I'm trying to plot the time evolution of a function f(x,t). The data is stored in a file which has the following format:
1st row:f(0,0) f(0,1) f(0,2) ....f(0,N)
2nd row:f(1,0) f(1,1) f(1,2) ....f(1,N)
Mth row:f(M,0) f(M,1) f(M,2) ....f(M,N)
where N is the no: of points of the simulation box and M is the number of timesteps.
I used basic_animation by Jake Vanderplas (https://jakevdp.github.io/blog/2012/08/18/matplotlib-animation-tutorial/) to start with, the original example works fine as long as i put blit=False.
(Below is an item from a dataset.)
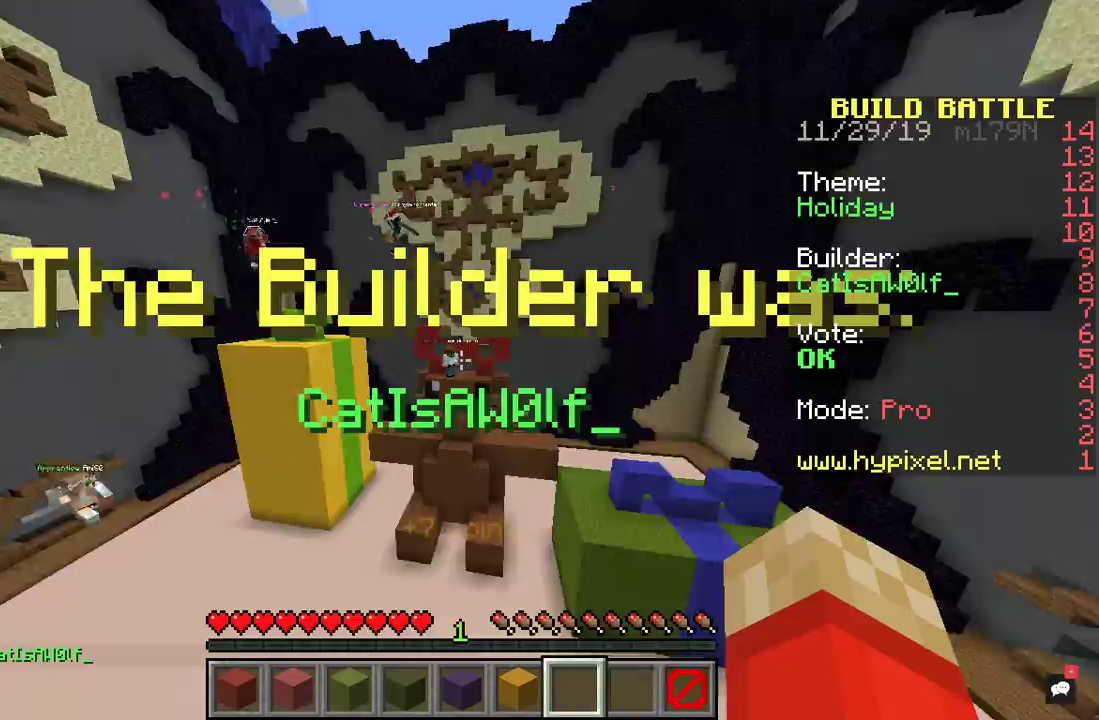
{"keys": ["a"], "mouse": [], "events": [[233, "a", "down"], [500, "w", "up"]]}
Then i tried to replace x by :
x= np.arange(0,192)
and y by the contents of the file mentioned above.
If i do just plt.plot(x,y), it does plot f(x,t) at a given time t, but I want the animation of f(x,t) in time.
set_data should accept 2 1Darrays and I've checked that len(x)=len(y).
But I get the following error message:
'RuntimeError: xdata and ydata must be the same length'
This is the code (in the future i would like to plot multiple functions):
"""
Modified Matplotlib Animation Example
original example:
email: vanderplas#astro.washington.edu
website: http://jakevdp.github.com
license: BSD
Feel free to use and modify this, but keep the above information.
"""
import numpy as np
from matplotlib import pyplot as plt
from matplotlib import animation
from itertools import islice
filename = 'DensityByPropagation__a_0_VHxcS_kick'
# First set up the figure, the axis, and the plot element we want to animate
fig = plt.figure()
ax = plt.axes(xlim=(0, 192), ylim=(-2, 2))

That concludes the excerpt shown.